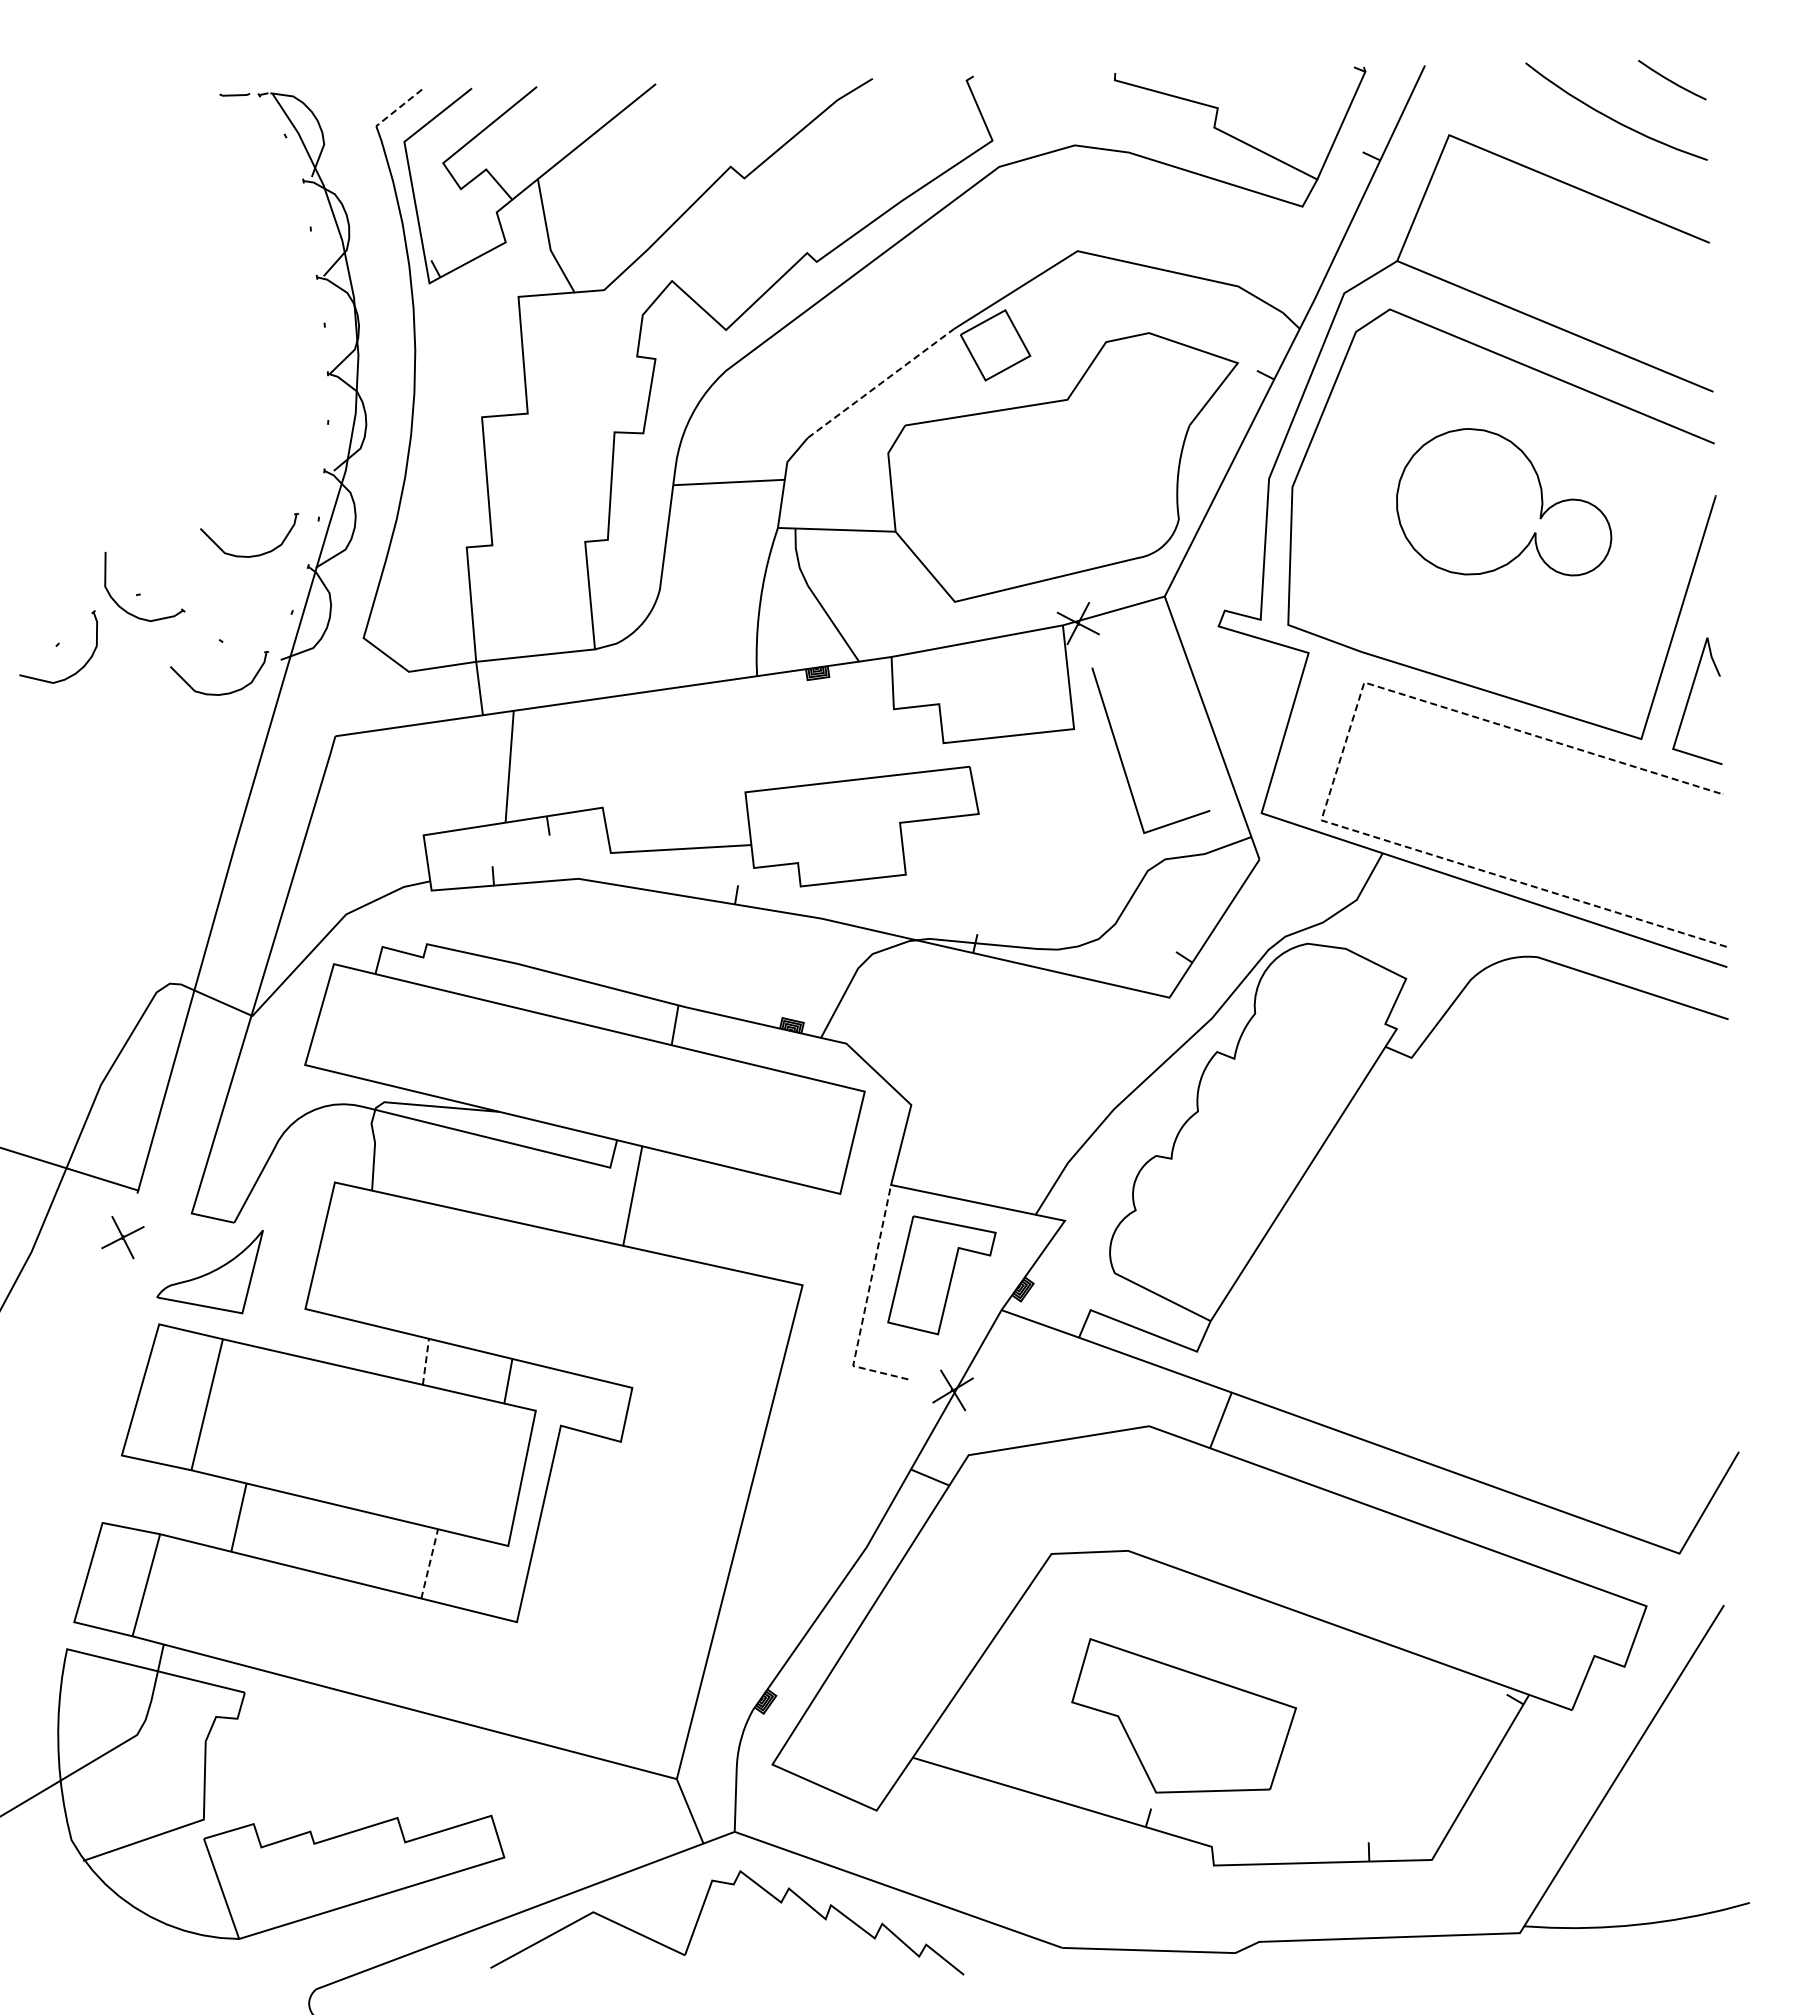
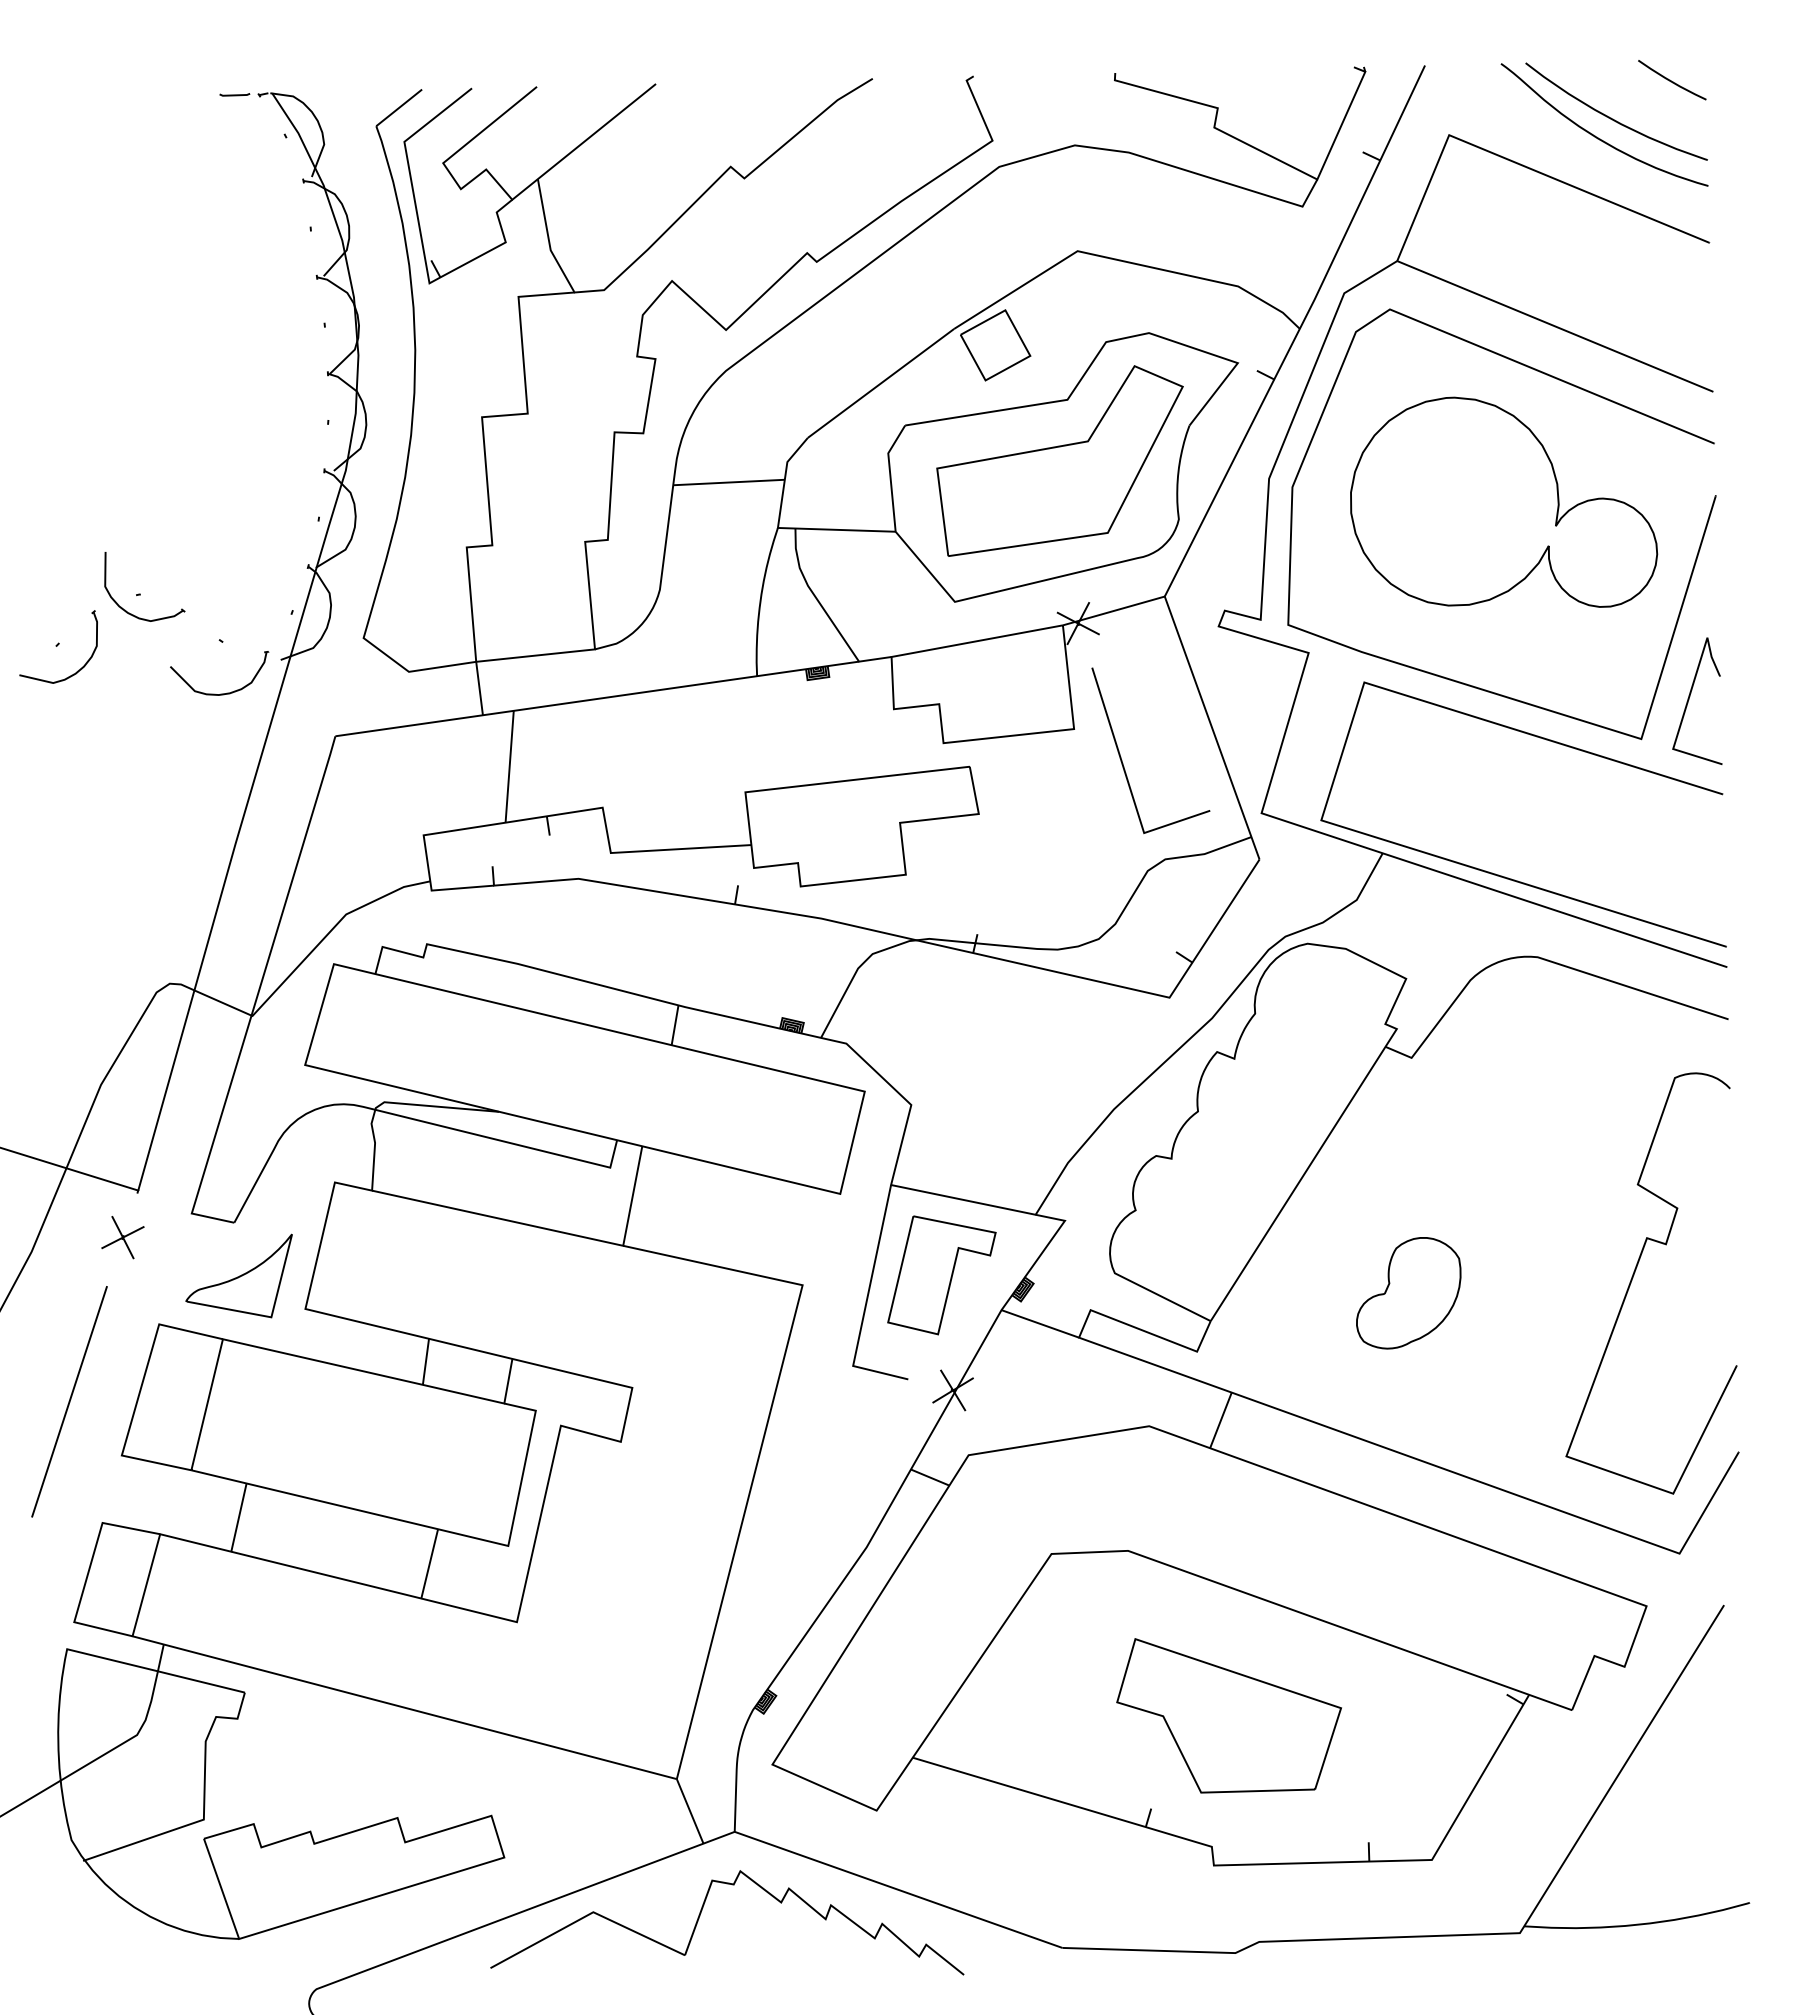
line at (398, 108): dashed -> solid
part at (1595, 135): none -> present
line at (881, 383): dashed -> solid
part at (1059, 460): none -> present
part at (1504, 502) size: 217x149 px -> 309x212 px
part at (250, 555): present -> none
line at (1335, 774): dashed -> solid
part at (209, 1271) position: (209, 1271) -> (238, 1275)
part at (1633, 1278): none -> present
part at (1408, 1293): none -> present
line at (866, 1303): dashed -> solid
line at (425, 1362): dashed -> solid
line at (69, 1401): none -> present
line at (429, 1564): dashed -> solid
part at (1183, 1715) position: (1183, 1715) -> (1228, 1715)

> [Problem to solve] Copy the listing word for word, from its start through the line containing "part at (1633, 1278): none -> present", and leave out the pictures.

> [Full response]
line at (398, 108): dashed -> solid
part at (1595, 135): none -> present
line at (881, 383): dashed -> solid
part at (1059, 460): none -> present
part at (1504, 502) size: 217x149 px -> 309x212 px
part at (250, 555): present -> none
line at (1335, 774): dashed -> solid
part at (209, 1271) position: (209, 1271) -> (238, 1275)
part at (1633, 1278): none -> present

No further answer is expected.